Złote liście, czysty wierzchowiec prosto spod derki i wspólny trening w ostatnich ciepłych promykach słońca… Tak wielu koniarzy wyobraża sobie jeździecką jesień, prawda? Niestety, jesień według koni powinna wyglądać zupełnie inaczej…
Jesień według koni
1. Derkowe wyzwanie
Pieczołowicie dobierana, a pieniądze na nią zostały wyciągnięte nawet z dna skarbonki. Oczywiście, mowa o derce padokowej! Kiedy jednak ty najchętniej widziałbyś ją na grzbiecie swojego konia, on ma na nią swój własny, według niego o wiele lepszy, pomysł. W końcu ktoś w stajni mówił, że ma być “niezniszczalna”…? To się okaże!
2. Końskie SPA jesienią
Suche szampony, oleje do kopyt, spray’e do grzywy i ogona? Nie, nie i jeszcze raz nie! Według koni jesienią istnieje tylko jeden słuszny zabieg pielęgnacyjny, który trzeba regularnie powtarzać – najlepiej bez derki. Osiągnięty po nim efekt nazywa się… “paniera”.

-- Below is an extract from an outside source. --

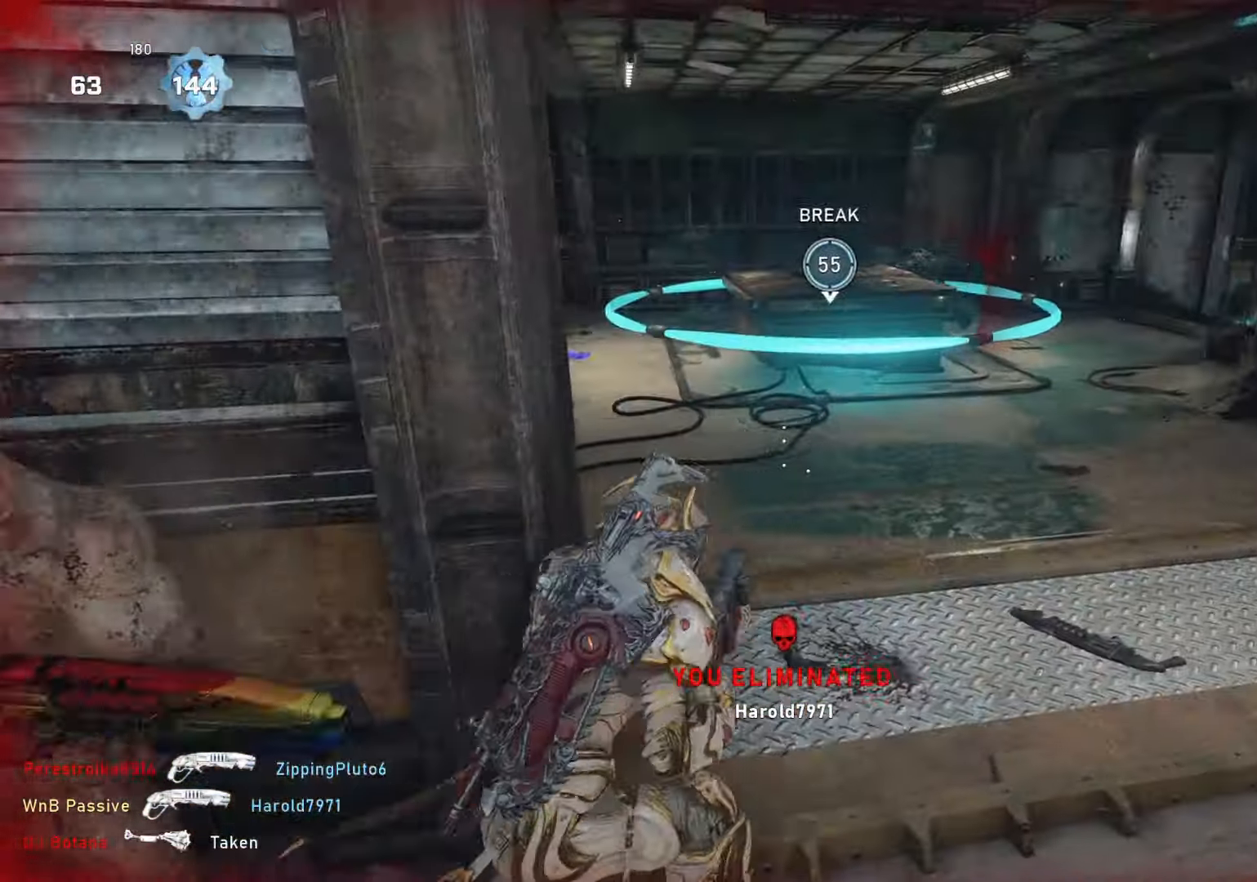
{"buttons": [], "left_stick": "up-left", "right_stick": "center", "events": [[167, "left_stick", "up-left"], [317, "L1", "up"], [467, "L1", "down"], [500, "L1", "up"]]}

3. Liść morderca, czyli… tzw. cichy zabójca
Godziny spędzone na padoku w otoczeniu drzew, nawet podczas wiatru, są niczym w porównaniu z zasadzkami, które czyhają na konia podczas treningu. Bo niby jak wytłumaczyć przerażający fakt, że ten listek tak podejrzanie i niespodziewanie… leży?!
4. Kałuża kałuży nierówna…
… nawet jeżeli chodzi o dokładnie tę samą kałużę, w której twój koń zdążył się już 5 razy wykąpać. W końcu czego się nie zrobi, by jeszcze trochę odwlec w czasie pracę fizyczną… 😉 Bo umysłowa praca już wre!